Ибо в медицине всегда существуют врачи-практики, которые лишь отчасти прислушиваются к тому, что мы рассказываем о своем состоянии. Если бы они безоговорочно полагались на наши личные впечатления о том, как мы себя чувствуем, от чего страдаем и так далее, — роль медицины становилась бы иллюзорной. На деле роль ее состоит в том, чтобы предписывать лекарства, однако сначала для этого требуется распознать болезнь, а значит, прежде всего определить, является ли некто действительно больным, когда он воображает себя таковым, и, напротив, не является ли действительно больным тот, кто считает себя здоровым. Точно так же поступает психолог, столкнувшийся с отчаянием. Он знает, что такое отчаяние, он распознает это отчаяние, и потому его не удовлетворяют просто заявления человека, который считает себя — или не считает себя — отчаявшимся. Не будем забывать, в самом деле, что в некотором смысле даже те, которые утверждают, что отчаялись, вовсе не обязательно бывают такими. Отчаяние склонно к обезьянничанью, здесь можно и обмануться, приняв за отчаяние — то есть явление духовное — всякого рода бесплодную подавленность, надрывную тоску, которая проходит, не приводя к отчаянию. В любом случае психолог не довольствуется здесь тем, чтобы выявлять формы такой подавленности, — он хорошо видит, что все это наносное, но вот сама эта склонность к обезьянничанью — это как раз имеет отношение к отчаянию; психолог не обманывается также видом самой этой бесплодной тоски, но понимает, что как раз ее незначительность имеет отношение к отчаянию!

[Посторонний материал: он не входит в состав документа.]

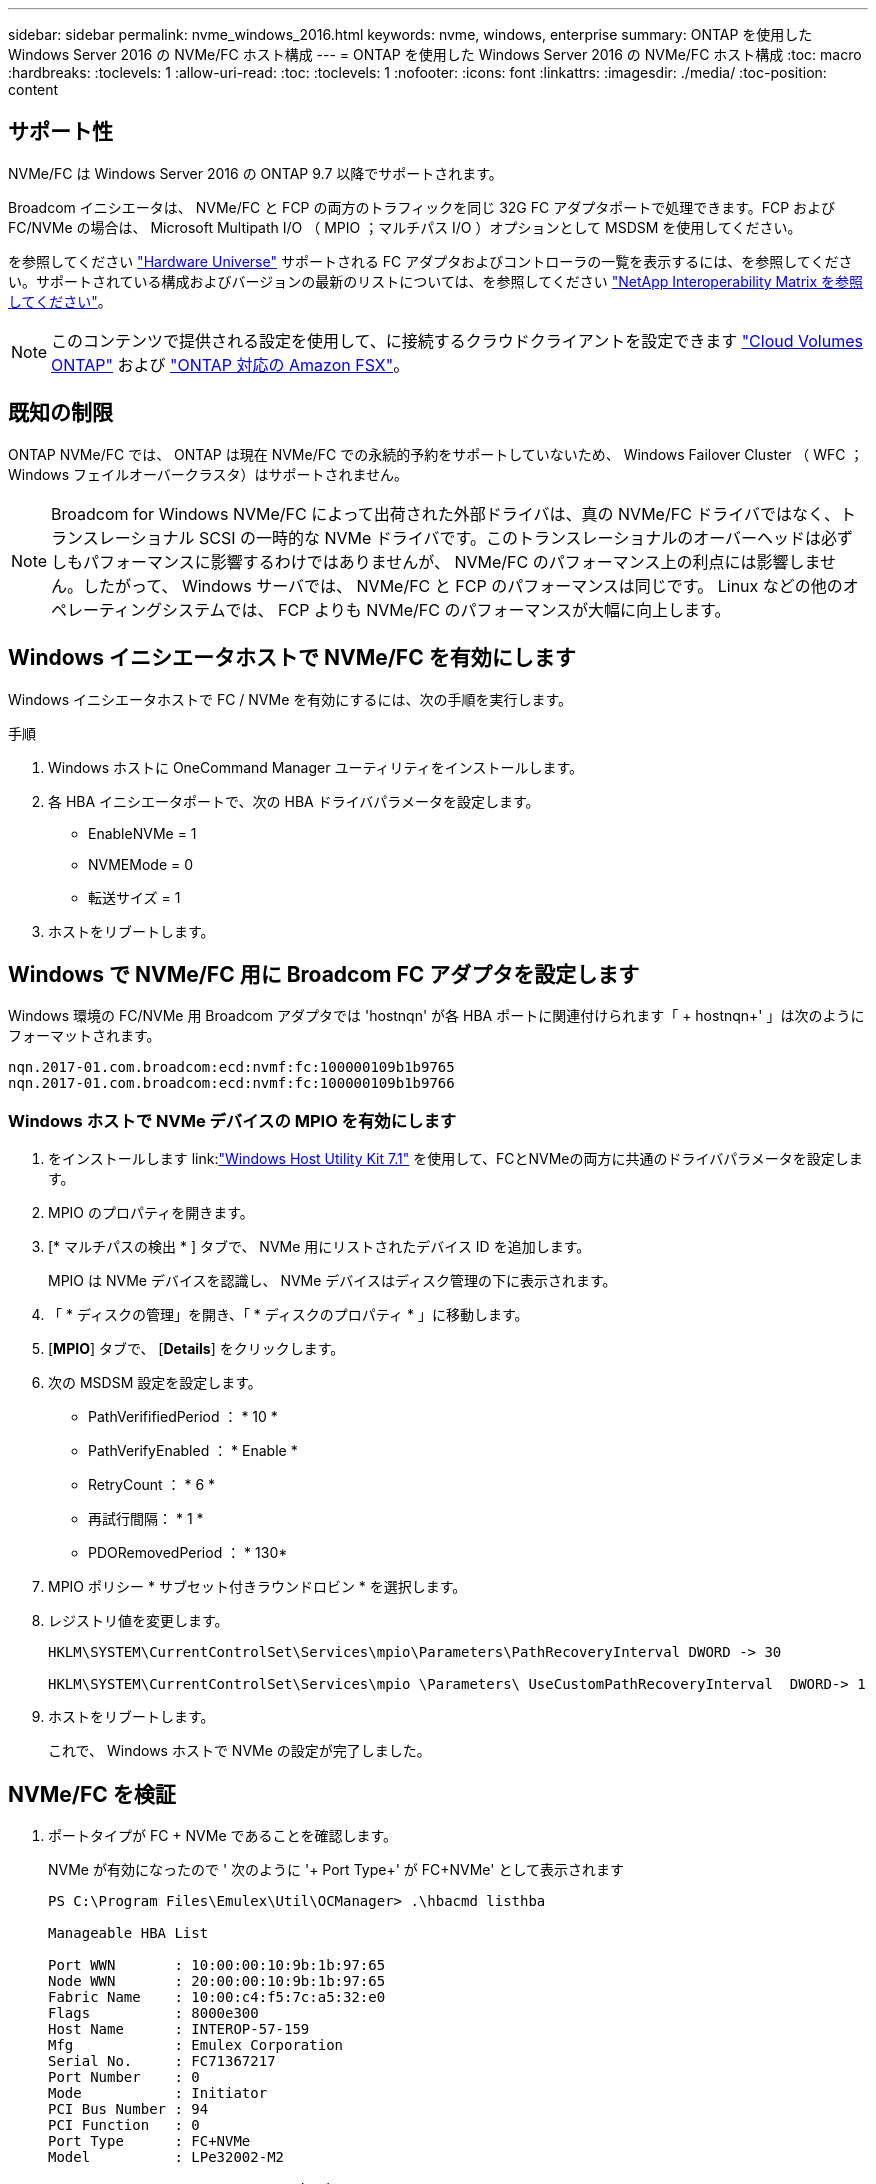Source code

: ---
sidebar: sidebar 
permalink: nvme_windows_2016.html 
keywords: nvme, windows, enterprise 
summary: ONTAP を使用した Windows Server 2016 の NVMe/FC ホスト構成 
---
= ONTAP を使用した Windows Server 2016 の NVMe/FC ホスト構成
:toc: macro
:hardbreaks:
:toclevels: 1
:allow-uri-read: 
:toc: 
:toclevels: 1
:nofooter: 
:icons: font
:linkattrs: 
:imagesdir: ./media/
:toc-position: content




== サポート性

NVMe/FC は Windows Server 2016 の ONTAP 9.7 以降でサポートされます。

Broadcom イニシエータは、 NVMe/FC と FCP の両方のトラフィックを同じ 32G FC アダプタポートで処理できます。FCP および FC/NVMe の場合は、 Microsoft Multipath I/O （ MPIO ；マルチパス I/O ）オプションとして MSDSM を使用してください。

を参照してください link:https://hwu.netapp.com/Home/Index["Hardware Universe"^] サポートされる FC アダプタおよびコントローラの一覧を表示するには、を参照してください。サポートされている構成およびバージョンの最新のリストについては、を参照してください link:https://mysupport.netapp.com/matrix/["NetApp Interoperability Matrix を参照してください"^]。


NOTE: このコンテンツで提供される設定を使用して、に接続するクラウドクライアントを設定できます link:https://docs.netapp.com/us-en/cloud-manager-cloud-volumes-ontap/index.html["Cloud Volumes ONTAP"^] および link:https://docs.netapp.com/us-en/cloud-manager-fsx-ontap/index.html["ONTAP 対応の Amazon FSX"^]。



== 既知の制限

ONTAP NVMe/FC では、 ONTAP は現在 NVMe/FC での永続的予約をサポートしていないため、 Windows Failover Cluster （ WFC ； Windows フェイルオーバークラスタ）はサポートされません。


NOTE: Broadcom for Windows NVMe/FC によって出荷された外部ドライバは、真の NVMe/FC ドライバではなく、トランスレーショナル SCSI の一時的な NVMe ドライバです。このトランスレーショナルのオーバーヘッドは必ずしもパフォーマンスに影響するわけではありませんが、 NVMe/FC のパフォーマンス上の利点には影響しません。したがって、 Windows サーバでは、 NVMe/FC と FCP のパフォーマンスは同じです。 Linux などの他のオペレーティングシステムでは、 FCP よりも NVMe/FC のパフォーマンスが大幅に向上します。



== Windows イニシエータホストで NVMe/FC を有効にします

Windows イニシエータホストで FC / NVMe を有効にするには、次の手順を実行します。

.手順
. Windows ホストに OneCommand Manager ユーティリティをインストールします。
. 各 HBA イニシエータポートで、次の HBA ドライバパラメータを設定します。
+
** EnableNVMe = 1
** NVMEMode = 0
** 転送サイズ = 1


. ホストをリブートします。




== Windows で NVMe/FC 用に Broadcom FC アダプタを設定します

Windows 環境の FC/NVMe 用 Broadcom アダプタでは '+hostnqn+' が各 HBA ポートに関連付けられます「 + hostnqn+' 」は次のようにフォーマットされます。

....
nqn.2017-01.com.broadcom:ecd:nvmf:fc:100000109b1b9765
nqn.2017-01.com.broadcom:ecd:nvmf:fc:100000109b1b9766
....


=== Windows ホストで NVMe デバイスの MPIO を有効にします

. をインストールします link:link:https://docs.netapp.com/us-en/ontap-sanhost/hu_wuhu_71.html["Windows Host Utility Kit 7.1"] を使用して、FCとNVMeの両方に共通のドライバパラメータを設定します。
. MPIO のプロパティを開きます。
. [* マルチパスの検出 * ] タブで、 NVMe 用にリストされたデバイス ID を追加します。
+
MPIO は NVMe デバイスを認識し、 NVMe デバイスはディスク管理の下に表示されます。

. 「 * ディスクの管理」を開き、「 * ディスクのプロパティ * 」に移動します。
. [*MPIO*] タブで、 [*Details*] をクリックします。
. 次の MSDSM 設定を設定します。
+
** PathVerififiedPeriod ： * 10 *
** PathVerifyEnabled ： * Enable *
** RetryCount ： * 6 *
** 再試行間隔： * 1 *
** PDORemovedPeriod ： * 130*


. MPIO ポリシー * サブセット付きラウンドロビン * を選択します。
. レジストリ値を変更します。
+
[listing]
----
HKLM\SYSTEM\CurrentControlSet\Services\mpio\Parameters\PathRecoveryInterval DWORD -> 30

HKLM\SYSTEM\CurrentControlSet\Services\mpio \Parameters\ UseCustomPathRecoveryInterval  DWORD-> 1
----
. ホストをリブートします。
+
これで、 Windows ホストで NVMe の設定が完了しました。





== NVMe/FC を検証

. ポートタイプが FC + NVMe であることを確認します。
+
NVMe が有効になったので ' 次のように '+ Port Type+' が +FC+NVMe+' として表示されます

+
[listing]
----
PS C:\Program Files\Emulex\Util\OCManager> .\hbacmd listhba

Manageable HBA List

Port WWN       : 10:00:00:10:9b:1b:97:65
Node WWN       : 20:00:00:10:9b:1b:97:65
Fabric Name    : 10:00:c4:f5:7c:a5:32:e0
Flags          : 8000e300
Host Name      : INTEROP-57-159
Mfg            : Emulex Corporation
Serial No.     : FC71367217
Port Number    : 0
Mode           : Initiator
PCI Bus Number : 94
PCI Function   : 0
Port Type      : FC+NVMe
Model          : LPe32002-M2

Port WWN       : 10:00:00:10:9b:1b:97:66
Node WWN       : 20:00:00:10:9b:1b:97:66
Fabric Name    : 10:00:c4:f5:7c:a5:32:e0
Flags          : 8000e300
Host Name      : INTEROP-57-159
Mfg            : Emulex Corporation
Serial No.     : FC71367217
Port Number    : 1
Mode           : Initiator
PCI Bus Number : 94
PCI Function   : 1
Port Type      : FC+NVMe
Model          : LPe32002-M2
----
. NVMe/FC サブシステムが検出されたことを確認してください。
+
「 +nvme-list+` 」コマンドは、 NVMe/FC によって検出されたサブシステムを一覧表示します。

+
[listing]
----
PS C:\Program Files\Emulex\Util\OCManager> .\hbacmd nvme-list 10:00:00:10:9b:1b:97:65

Discovered NVMe Subsystems for 10:00:00:10:9b:1b:97:65

NVMe Qualified Name     :  nqn.1992-08.com.netapp:sn.a3b74c32db2911eab229d039ea141105:subsystem.win_nvme_interop-57-159
Port WWN                :  20:09:d0:39:ea:14:11:04
Node WWN                :  20:05:d0:39:ea:14:11:04
Controller ID           :  0x0180
Model Number            :  NetApp ONTAP Controller
Serial Number           :  81CGZBPU5T/uAAAAAAAB
Firmware Version        :  FFFFFFFF
Total Capacity          :  Not Available
Unallocated Capacity    :  Not Available

NVMe Qualified Name     :  nqn.1992-08.com.netapp:sn.a3b74c32db2911eab229d039ea141105:subsystem.win_nvme_interop-57-159
Port WWN                :  20:06:d0:39:ea:14:11:04
Node WWN                :  20:05:d0:39:ea:14:11:04
Controller ID           :  0x0181
Model Number            :  NetApp ONTAP Controller
Serial Number           :  81CGZBPU5T/uAAAAAAAB
Firmware Version        :  FFFFFFFF
Total Capacity          :  Not Available
Unallocated Capacity    :  Not Available
Note: At present Namespace Management is not supported by NetApp Arrays.
----
+
[listing]
----
PS C:\Program Files\Emulex\Util\OCManager> .\hbacmd nvme-list 10:00:00:10:9b:1b:97:66

Discovered NVMe Subsystems for 10:00:00:10:9b:1b:97:66

NVMe Qualified Name     :  nqn.1992-08.com.netapp:sn.a3b74c32db2911eab229d039ea141105:subsystem.win_nvme_interop-57-159
Port WWN                :  20:07:d0:39:ea:14:11:04
Node WWN                :  20:05:d0:39:ea:14:11:04
Controller ID           :  0x0140
Model Number            :  NetApp ONTAP Controller
Serial Number           :  81CGZBPU5T/uAAAAAAAB
Firmware Version        :  FFFFFFFF
Total Capacity          :  Not Available
Unallocated Capacity    :  Not Available

NVMe Qualified Name     :  nqn.1992-08.com.netapp:sn.a3b74c32db2911eab229d039ea141105:subsystem.win_nvme_interop-57-159
Port WWN                :  20:08:d0:39:ea:14:11:04
Node WWN                :  20:05:d0:39:ea:14:11:04
Controller ID           :  0x0141
Model Number            :  NetApp ONTAP Controller
Serial Number           :  81CGZBPU5T/uAAAAAAAB
Firmware Version        :  FFFFFFFF
Total Capacity          :  Not Available
Unallocated Capacity    :  Not Available

Note: At present Namespace Management is not supported by NetApp Arrays.
----
. ネームスペースが作成されていることを確認します。
+
「 +nvme-list-ns+` 」コマンドは、ホストに接続されているネームスペースを一覧表示する、指定された NVMe ターゲットのネームスペースを一覧表示します。

+
[listing]
----
PS C:\Program Files\Emulex\Util\OCManager> .\HbaCmd.exe nvme-list-ns 10:00:00:10:9b:1b:97:66 20:08:d0:39:ea:14:11:04 nq
.1992-08.com.netapp:sn.a3b74c32db2911eab229d039ea141105:subsystem.win_nvme_interop-57-159 0


Active Namespaces (attached to controller 0x0141):

                                       SCSI           SCSI           SCSI
   NSID           DeviceName        Bus Number    Target Number     OS LUN
-----------  --------------------  ------------  ---------------   ---------
0x00000001   \\.\PHYSICALDRIVE9         0               1              0
0x00000002   \\.\PHYSICALDRIVE10        0               1              1
0x00000003   \\.\PHYSICALDRIVE11        0               1              2
0x00000004   \\.\PHYSICALDRIVE12        0               1              3
0x00000005   \\.\PHYSICALDRIVE13        0               1              4
0x00000006   \\.\PHYSICALDRIVE14        0               1              5
0x00000007   \\.\PHYSICALDRIVE15        0               1              6
0x00000008   \\.\PHYSICALDRIVE16        0               1              7

----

Аналогичным образом обычный человек не видит, что отчаяние, являясь духовным злом, диалектично совсем по-другому, чем то, что обыкновенно называют болезнью. Однако эта диалектика, если ее правильно понять, включает еще тысячи людей в разряд отчаявшихся. Скажем, если некто, достоверно пребывавший в определенный момент в добром здравии, затем заболевает, врач имеет право утверждать, что он был тогда здоровым и является теперь больным. Однако с отчаянием все иначе. Его появление уже указывает на пред-существование. Следовательно, никогда .нельзя утверждать о ком-то, что он не уберегся от отчаяния.